The internet has become a natural home for sceptics and conspirophiles of all stripes, perhaps explaining the calls to ‘see the body’ before some even contemplated the veracity of news of the death.

It’s reassuring then that the venerable National Geographic label should go back and, with a documentary microscope, look at the lives of surviving Americans and the changes they could not escape. Some of these people include a female office worker, a blind male office worker and his guide dog, a woman whose first day of work was at the Pentagon, the guy in charge of the US Federal Aviation Administration, a police officer, a fireman and a photo-journalist.

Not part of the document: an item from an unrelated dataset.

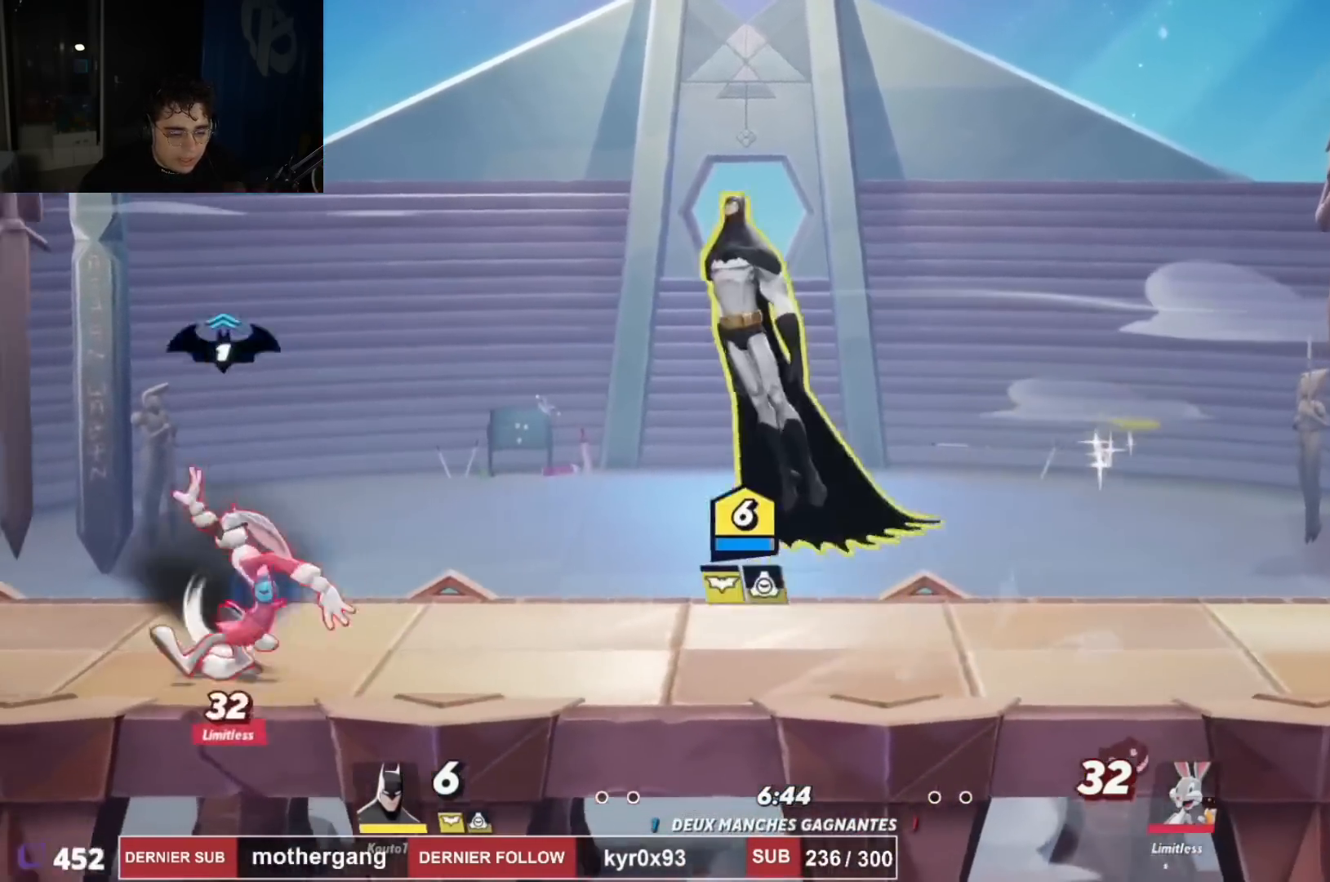
{"buttons": ["DPAD_LEFT"], "left_stick": "center", "right_stick": "center", "events": [[33, "CROSS", "up"], [100, "right_stick", "left"], [283, "DPAD_DOWN", "down"], [350, "right_stick", "center"], [400, "DPAD_DOWN", "up"]]}
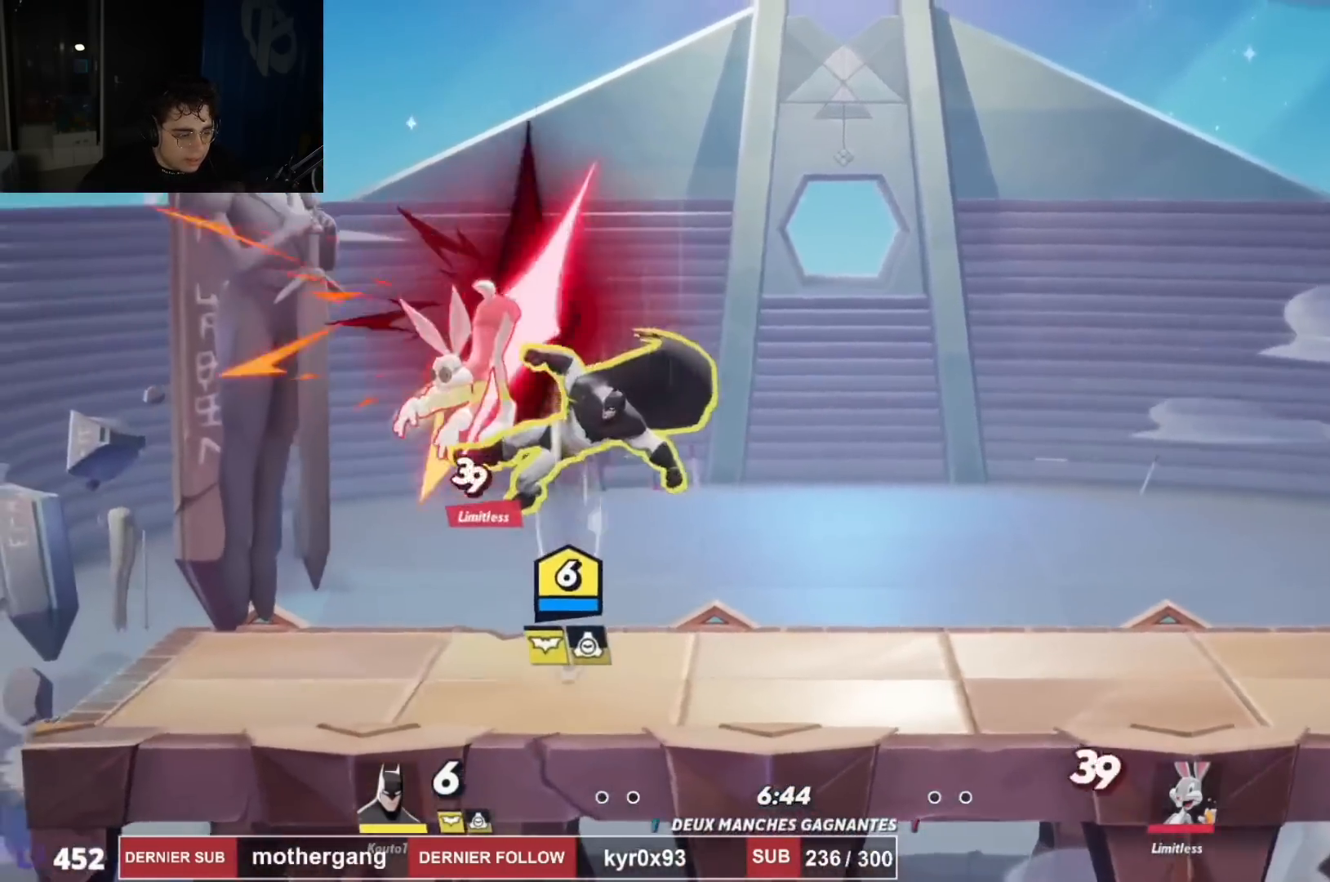
{"buttons": [], "left_stick": "center", "right_stick": "down-left", "events": [[284, "CROSS", "down"], [384, "DPAD_LEFT", "up"], [434, "CROSS", "up"], [450, "right_stick", "down-left"]]}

With their to-camera testimony and other material, writer/director Allison Argo is able to stitch together the story of the doomed flights and the sheer shock and scrambling evident from the first impact onward. Most interesting for me was that the US FAA was not able to communicate directly with the air force like I had presumed.

There are also some arresting images I had never seen before. It is the kind of sight that remains heart-stopping even 10 years on, at least for me and others who remember where they were and what they were doing. Perhaps the best aspect of Surviving 9/11 is its putting a comprehendible, human face on an overwhelming event. Seeing the towers implode is an awe-full handful of seconds: connecting it to the people we know must have perished in them is a whole other thing, and this documentary helps to achieve that.

As a bonus feature, there is a second documentary, also of some 50 minutes. Sadly, it is cheesy and alarmist, with its fixation on hypothetical solutions for hypothetical attacks. I didn’t get much out of it but it is very generous of the DVD-makers to include it nonetheless.